### ABOUT THIS TASK
Copy the entries exactly, leaving out nothing.

#### DATA SHOWN

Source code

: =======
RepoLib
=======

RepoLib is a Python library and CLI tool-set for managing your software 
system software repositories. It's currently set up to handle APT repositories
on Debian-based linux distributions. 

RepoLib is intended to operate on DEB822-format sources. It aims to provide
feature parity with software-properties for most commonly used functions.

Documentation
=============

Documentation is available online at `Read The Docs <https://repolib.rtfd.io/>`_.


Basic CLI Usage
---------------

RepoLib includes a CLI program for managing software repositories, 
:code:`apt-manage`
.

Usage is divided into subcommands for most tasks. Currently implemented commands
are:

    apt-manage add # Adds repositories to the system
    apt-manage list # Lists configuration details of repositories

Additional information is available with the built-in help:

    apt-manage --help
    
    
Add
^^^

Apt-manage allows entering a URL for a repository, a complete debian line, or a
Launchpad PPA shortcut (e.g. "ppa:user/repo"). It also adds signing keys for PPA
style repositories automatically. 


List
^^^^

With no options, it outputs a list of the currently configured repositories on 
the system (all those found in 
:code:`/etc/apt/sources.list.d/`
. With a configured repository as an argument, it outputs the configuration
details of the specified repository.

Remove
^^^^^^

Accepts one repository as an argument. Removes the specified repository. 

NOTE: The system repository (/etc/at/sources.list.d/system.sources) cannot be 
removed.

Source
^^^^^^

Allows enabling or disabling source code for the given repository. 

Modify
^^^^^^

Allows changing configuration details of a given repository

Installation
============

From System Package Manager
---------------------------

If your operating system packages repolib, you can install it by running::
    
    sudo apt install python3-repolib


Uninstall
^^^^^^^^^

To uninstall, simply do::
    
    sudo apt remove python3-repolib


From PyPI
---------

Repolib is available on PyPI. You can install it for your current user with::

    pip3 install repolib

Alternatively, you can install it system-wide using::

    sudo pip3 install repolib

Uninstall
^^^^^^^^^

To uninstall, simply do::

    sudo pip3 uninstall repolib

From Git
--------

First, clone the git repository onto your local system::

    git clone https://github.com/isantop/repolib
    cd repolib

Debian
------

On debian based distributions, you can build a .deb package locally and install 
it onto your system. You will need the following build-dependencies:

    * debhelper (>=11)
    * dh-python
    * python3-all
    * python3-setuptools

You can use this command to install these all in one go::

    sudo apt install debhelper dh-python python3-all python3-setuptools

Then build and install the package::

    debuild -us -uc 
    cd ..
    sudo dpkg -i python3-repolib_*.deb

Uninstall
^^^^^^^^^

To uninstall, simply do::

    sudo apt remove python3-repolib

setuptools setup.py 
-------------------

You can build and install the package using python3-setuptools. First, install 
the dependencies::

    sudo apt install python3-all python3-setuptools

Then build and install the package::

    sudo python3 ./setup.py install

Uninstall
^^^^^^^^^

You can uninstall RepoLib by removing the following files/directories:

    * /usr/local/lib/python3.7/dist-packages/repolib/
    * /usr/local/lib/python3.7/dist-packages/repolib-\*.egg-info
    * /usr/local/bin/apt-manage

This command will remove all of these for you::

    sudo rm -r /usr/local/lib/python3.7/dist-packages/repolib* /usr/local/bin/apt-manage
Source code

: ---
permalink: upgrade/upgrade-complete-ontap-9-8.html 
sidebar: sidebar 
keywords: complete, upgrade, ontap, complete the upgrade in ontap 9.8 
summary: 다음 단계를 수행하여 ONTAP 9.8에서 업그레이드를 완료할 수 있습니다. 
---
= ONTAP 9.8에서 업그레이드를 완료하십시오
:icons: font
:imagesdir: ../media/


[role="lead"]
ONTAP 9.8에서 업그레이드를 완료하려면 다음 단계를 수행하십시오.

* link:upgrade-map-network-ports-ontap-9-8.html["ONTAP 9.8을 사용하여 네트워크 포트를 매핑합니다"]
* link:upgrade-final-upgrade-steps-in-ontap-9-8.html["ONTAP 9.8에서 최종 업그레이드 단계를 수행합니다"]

########

### ANSWER FOR THIS EXERCISE
Source code

: =======
RepoLib
=======

RepoLib is a Python library and CLI tool-set for managing your software 
system software repositories. It's currently set up to handle APT repositories
on Debian-based linux distributions. 

RepoLib is intended to operate on DEB822-format sources. It aims to provide
feature parity with software-properties for most commonly used functions.

Documentation
=============

Documentation is available online at `Read The Docs <https://repolib.rtfd.io/>`_.


Basic CLI Usage
---------------

RepoLib includes a CLI program for managing software repositories, 
:code:`apt-manage`
.

Usage is divided into subcommands for most tasks. Currently implemented commands
are:

    apt-manage add # Adds repositories to the system
    apt-manage list # Lists configuration details of repositories

Additional information is available with the built-in help:

    apt-manage --help
    
    
Add
^^^

Apt-manage allows entering a URL for a repository, a complete debian line, or a
Launchpad PPA shortcut (e.g. "ppa:user/repo"). It also adds signing keys for PPA
style repositories automatically. 


List
^^^^

With no options, it outputs a list of the currently configured repositories on 
the system (all those found in 
:code:`/etc/apt/sources.list.d/`
. With a configured repository as an argument, it outputs the configuration
details of the specified repository.

Remove
^^^^^^

Accepts one repository as an argument. Removes the specified repository. 

NOTE: The system repository (/etc/at/sources.list.d/system.sources) cannot be 
removed.

Source
^^^^^^

Allows enabling or disabling source code for the given repository. 

Modify
^^^^^^

Allows changing configuration details of a given repository

Installation
============

From System Package Manager
---------------------------

If your operating system packages repolib, you can install it by running::
    
    sudo apt install python3-repolib


Uninstall
^^^^^^^^^

To uninstall, simply do::
    
    sudo apt remove python3-repolib


From PyPI
---------

Repolib is available on PyPI. You can install it for your current user with::

    pip3 install repolib

Alternatively, you can install it system-wide using::

    sudo pip3 install repolib

Uninstall
^^^^^^^^^

To uninstall, simply do::

    sudo pip3 uninstall repolib

From Git
--------

First, clone the git repository onto your local system::

    git clone https://github.com/isantop/repolib
    cd repolib

Debian
------

On debian based distributions, you can build a .deb package locally and install 
it onto your system. You will need the following build-dependencies:

    * debhelper (>=11)
    * dh-python
    * python3-all
    * python3-setuptools

You can use this command to install these all in one go::

    sudo apt install debhelper dh-python python3-all python3-setuptools

Then build and install the package::

    debuild -us -uc 
    cd ..
    sudo dpkg -i python3-repolib_*.deb

Uninstall
^^^^^^^^^

To uninstall, simply do::

    sudo apt remove python3-repolib

setuptools setup.py 
-------------------

You can build and install the package using python3-setuptools. First, install 
the dependencies::

    sudo apt install python3-all python3-setuptools

Then build and install the package::

    sudo python3 ./setup.py install

Uninstall
^^^^^^^^^

You can uninstall RepoLib by removing the following files/directories:

    * /usr/local/lib/python3.7/dist-packages/repolib/
    * /usr/local/lib/python3.7/dist-packages/repolib-\*.egg-info
    * /usr/local/bin/apt-manage

This command will remove all of these for you::

    sudo rm -r /usr/local/lib/python3.7/dist-packages/repolib* /usr/local/bin/apt-manage
Source code

: ---
permalink: upgrade/upgrade-complete-ontap-9-8.html 
sidebar: sidebar 
keywords: complete, upgrade, ontap, complete the upgrade in ontap 9.8 
summary: 다음 단계를 수행하여 ONTAP 9.8에서 업그레이드를 완료할 수 있습니다. 
---
= ONTAP 9.8에서 업그레이드를 완료하십시오
:icons: font
:imagesdir: ../media/


[role="lead"]
ONTAP 9.8에서 업그레이드를 완료하려면 다음 단계를 수행하십시오.

* link:upgrade-map-network-ports-ontap-9-8.html["ONTAP 9.8을 사용하여 네트워크 포트를 매핑합니다"]
* link:upgrade-final-upgrade-steps-in-ontap-9-8.html["ONTAP 9.8에서 최종 업그레이드 단계를 수행합니다"]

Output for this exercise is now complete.